Ultimately I'd have to say that training didn't go quite to plan, but given the things that have been going on in the background this year I think I did as well as I could in the circumstances. For my next 100 I won't change anything significantly, but I think some better-focused speedwork early in the year will be the only new thing to add to the mix.

For now it's back to recovery!

Friday, 19 October 2018

100 miles, the aftermath

A week ago I was fretting a bit. Quite a lot.

Today I am feeling rather guilty because I'm feeling pretty good. I have now begun to question myself- maybe I didn't try hard enough, I should have pushed myself, maybe I could have got that sub-24, why am I not hurting and sore?

Up until Wednesday I think I was living off the fumes of euphoria. Sunday night was a fairly good night's sleep once I'd put an ice pack on my feet. Monday was ok, I pottered at home getting chores done and took a nap in the afternoon. The night was dreadful though- almost no sleep and appalling night sweats. So bad I had to change the bedlinen as everything was soaked. But Tuesday itself was fine and again I pottered about. Tuesday night was bad again. Another change of bedlinen.

Wednesday was work. No problems with all the stairs and I spent the day smiling, shoving my buckle in people's faces and having to explain that yes, it's perfectly possible to run 100 miles in one go; no, it is not bad for your joints; yes you eat on the go; no, you don't sleep; yes, you do wees (and more) in the bushes. My feet didn't like having to stand around, but other than that it wasn't a problem getting through a working day and that evening I managed a slow 2 miles around the village, more because I wanted to move in the fresh air than because I thought I should run.

Thursday was hard. I was suddenly very tired and just wanted to sleep although still legs felt fine. It was a very long and busy day too, not really stopping until 9pm when I couldn't be bothered to cook a meal. I ate rather too many biscuits for dinner, plus some leftover cauliflower!

Friday (today) I'm still sleepy but have been out for 4 miles. The autumn sunshine was so beautiful I just had to be out in it. Legs feel fine, feet a bit stiff and tired still and I need to resist the temptation to start training again. November I can start some kind of schedule but strength-based rather than running.

Being at work has been odd, jarring even.
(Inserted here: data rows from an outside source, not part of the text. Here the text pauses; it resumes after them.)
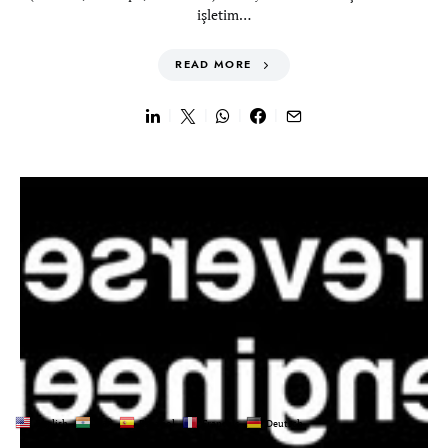
işletim…
READ MORE
English
हिन्दी
Español
Français
Deutsch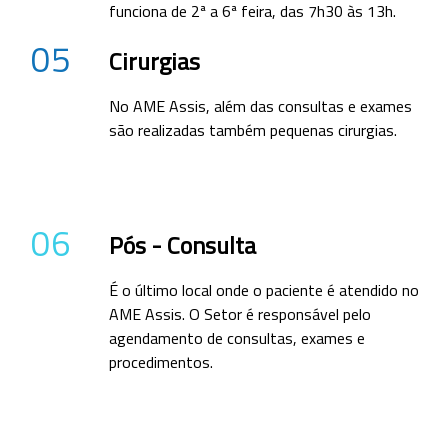
funciona de 2ª a 6ª feira, das 7h30 às 13h.
05
Cirurgias
No AME Assis, além das consultas e exames
são realizadas também pequenas cirurgias.
06
Pós - Consulta
É o último local onde o paciente é atendido no
AME Assis. O Setor é responsável pelo
agendamento de consultas, exames e
procedimentos.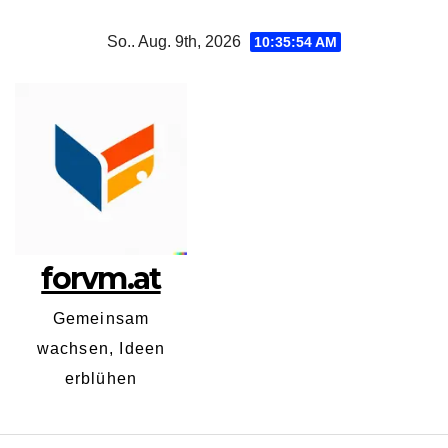
Zum
So.. Aug. 9th, 2026
10:35:54 AM
Inhalt
springen
forvm.at
Gemeinsam
wachsen, Ideen
erblühen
I do feel different after the weekend, not just because all my muscle seems to have disappeared, but actually changed as a person. It's as though that running experience was more real, more authentic than my usual daily life. There's no bullshit when you run that far. You are stripped back to essentials both in terms of what you have with you and as a person. Your job is to keep moving forward, to eat and drink, and to solve problems as they arise. That's it. There's nothing to hide behind, you can't fake any of it, you can't bluster or bluff your way through. As a result things feel and appear clearer, more simple. That is such a contrast to daily life even though I do my best to live a bullshit-free life. 'Real' life is still full of noise and clutter and the fact that to get by there's a lot of box-ticking and fakery.

I mentioned in the previous post about feeling outside of time and distance. That was beautiful. It was also surprising how neither time nor distance actually mattered or even felt meaningful. The sun rose higher and it set. Then it was dawn again. I had worried about managing such a long stretch of darkness but those 12-13 hours really didn't seem to last long. And actually I enjoyed being cocooned in the dark, following my little patch of light from the head torch. It could be isolating or disorientating not being conscious of passing hours and miles, but I found it made me feel far more connected to my surroundings, I felt a part of the landscape I was moving through. That's something I crave to feel again.

It's very hard to put into words what it feels like to run 100 miles. All I can say is that it is something that has the power to affect you in very deep and complicated ways.